Pre-Columbian Art

Long before the Spanish colonised South America there was a rich and diverse indigenous population, hundreds of ethnic groups, each with their own language and culture.  The visible signs of these cultures and the artifacts they left behind can be referred to as Pre-Columbian art.

Whilst walking the hills and mountains of Argentina, on a really lucky day, we sometimes come across places such as this lovely valley nestled close to the Bolivian border. In this valley we found a huge boulder, on one side of which were etched Petroglyphs or rock carvings.

 

Petroglyphs are rock carvings) made by pecking directly on the rock surface using a stone chisel and a hammerstone. When the desert varnish (or patina) on the surface of the rock was chipped off, the lighter rock underneath was exposed, creating the petroglyph

Even luckier still we sometimes find people who show us artifacts they have found.

 

Pre-columbian mace, Argentina.

Like this beautifully crafted head of a mace.
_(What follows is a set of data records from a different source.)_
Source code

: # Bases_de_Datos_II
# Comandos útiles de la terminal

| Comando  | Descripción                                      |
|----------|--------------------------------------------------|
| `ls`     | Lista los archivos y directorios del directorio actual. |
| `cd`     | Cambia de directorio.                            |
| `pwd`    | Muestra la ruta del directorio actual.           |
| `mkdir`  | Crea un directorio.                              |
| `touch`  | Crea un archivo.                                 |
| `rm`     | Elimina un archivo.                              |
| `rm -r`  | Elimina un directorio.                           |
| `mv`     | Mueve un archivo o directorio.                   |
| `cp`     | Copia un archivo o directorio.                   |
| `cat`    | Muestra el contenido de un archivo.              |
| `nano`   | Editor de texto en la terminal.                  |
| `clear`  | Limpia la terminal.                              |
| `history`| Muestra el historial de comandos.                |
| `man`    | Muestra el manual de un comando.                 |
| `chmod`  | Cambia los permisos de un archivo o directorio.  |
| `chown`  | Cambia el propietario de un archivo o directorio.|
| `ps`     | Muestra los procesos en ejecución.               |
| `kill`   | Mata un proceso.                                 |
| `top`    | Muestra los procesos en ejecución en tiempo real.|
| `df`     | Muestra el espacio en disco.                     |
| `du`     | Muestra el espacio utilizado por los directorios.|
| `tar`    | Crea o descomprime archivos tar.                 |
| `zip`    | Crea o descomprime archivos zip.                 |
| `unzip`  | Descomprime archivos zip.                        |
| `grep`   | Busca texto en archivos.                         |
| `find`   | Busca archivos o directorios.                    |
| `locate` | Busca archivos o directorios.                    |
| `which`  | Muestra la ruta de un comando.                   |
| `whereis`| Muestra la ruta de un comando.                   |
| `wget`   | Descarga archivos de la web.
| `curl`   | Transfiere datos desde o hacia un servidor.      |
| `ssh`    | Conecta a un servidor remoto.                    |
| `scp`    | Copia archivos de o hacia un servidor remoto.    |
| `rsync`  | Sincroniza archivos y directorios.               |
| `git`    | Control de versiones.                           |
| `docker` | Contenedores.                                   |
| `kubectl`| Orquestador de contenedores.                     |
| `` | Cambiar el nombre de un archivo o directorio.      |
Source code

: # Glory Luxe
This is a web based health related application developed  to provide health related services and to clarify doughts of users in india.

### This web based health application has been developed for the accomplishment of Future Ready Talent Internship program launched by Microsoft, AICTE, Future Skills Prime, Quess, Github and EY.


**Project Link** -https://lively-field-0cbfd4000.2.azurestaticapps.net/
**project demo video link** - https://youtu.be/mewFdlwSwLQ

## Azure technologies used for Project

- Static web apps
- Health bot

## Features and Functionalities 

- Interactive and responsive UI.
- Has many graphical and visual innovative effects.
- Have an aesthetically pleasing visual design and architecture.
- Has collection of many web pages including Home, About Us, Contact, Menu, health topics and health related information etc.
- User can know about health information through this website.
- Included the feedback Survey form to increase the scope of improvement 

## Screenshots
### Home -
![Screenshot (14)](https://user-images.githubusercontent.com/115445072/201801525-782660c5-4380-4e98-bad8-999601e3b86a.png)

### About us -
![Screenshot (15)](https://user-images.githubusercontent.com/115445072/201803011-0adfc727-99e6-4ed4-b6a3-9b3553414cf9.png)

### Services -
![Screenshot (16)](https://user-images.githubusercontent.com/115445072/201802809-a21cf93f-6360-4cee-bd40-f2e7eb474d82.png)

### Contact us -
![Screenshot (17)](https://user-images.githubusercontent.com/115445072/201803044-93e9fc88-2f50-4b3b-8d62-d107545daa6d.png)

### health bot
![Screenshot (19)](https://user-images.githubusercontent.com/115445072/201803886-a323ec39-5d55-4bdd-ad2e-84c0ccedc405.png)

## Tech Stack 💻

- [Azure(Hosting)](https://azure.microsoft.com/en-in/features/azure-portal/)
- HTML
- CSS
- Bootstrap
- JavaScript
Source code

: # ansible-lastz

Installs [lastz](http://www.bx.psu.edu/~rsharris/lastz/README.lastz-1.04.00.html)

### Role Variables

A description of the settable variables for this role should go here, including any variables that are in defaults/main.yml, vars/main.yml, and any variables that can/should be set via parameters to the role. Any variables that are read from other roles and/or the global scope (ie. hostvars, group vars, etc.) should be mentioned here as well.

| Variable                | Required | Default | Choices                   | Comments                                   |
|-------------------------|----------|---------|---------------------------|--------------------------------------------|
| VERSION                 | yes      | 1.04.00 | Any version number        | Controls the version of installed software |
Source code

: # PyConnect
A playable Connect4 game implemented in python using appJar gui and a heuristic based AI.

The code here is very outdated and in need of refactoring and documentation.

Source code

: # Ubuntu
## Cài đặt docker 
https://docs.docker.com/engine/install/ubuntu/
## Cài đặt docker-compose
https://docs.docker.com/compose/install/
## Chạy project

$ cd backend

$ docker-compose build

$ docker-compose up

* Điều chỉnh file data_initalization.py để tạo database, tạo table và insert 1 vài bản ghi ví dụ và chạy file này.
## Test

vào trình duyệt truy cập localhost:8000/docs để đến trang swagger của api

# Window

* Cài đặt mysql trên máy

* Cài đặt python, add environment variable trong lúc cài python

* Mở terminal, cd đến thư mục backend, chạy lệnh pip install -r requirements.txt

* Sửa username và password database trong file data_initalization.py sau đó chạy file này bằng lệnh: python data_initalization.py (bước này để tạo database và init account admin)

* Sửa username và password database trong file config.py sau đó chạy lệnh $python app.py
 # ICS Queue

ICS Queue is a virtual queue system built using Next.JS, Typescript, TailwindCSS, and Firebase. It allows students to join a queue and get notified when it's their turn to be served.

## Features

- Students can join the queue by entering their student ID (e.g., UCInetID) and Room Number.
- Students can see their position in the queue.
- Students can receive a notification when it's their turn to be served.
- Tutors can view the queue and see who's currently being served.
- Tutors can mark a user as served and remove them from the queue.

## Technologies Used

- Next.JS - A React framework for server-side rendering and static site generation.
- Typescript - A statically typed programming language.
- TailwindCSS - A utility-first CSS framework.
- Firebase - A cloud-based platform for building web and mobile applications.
Pre-columbian axe, Yungas, NW Argentina

 

Or this stone axe head, both of which are deadly weapons and would have taken many weeks of hard painstaking work to make.

We like to imagine that somewhere in this green and fertile valley there is a cave where  all those thousands of years ago, people lived.

They would have hunted, slept, eaten, loved each other and spent time making these tools as well as painting sacred rocks with images that were important for them.

They really did live Wild in South America, we are just travellers passing through.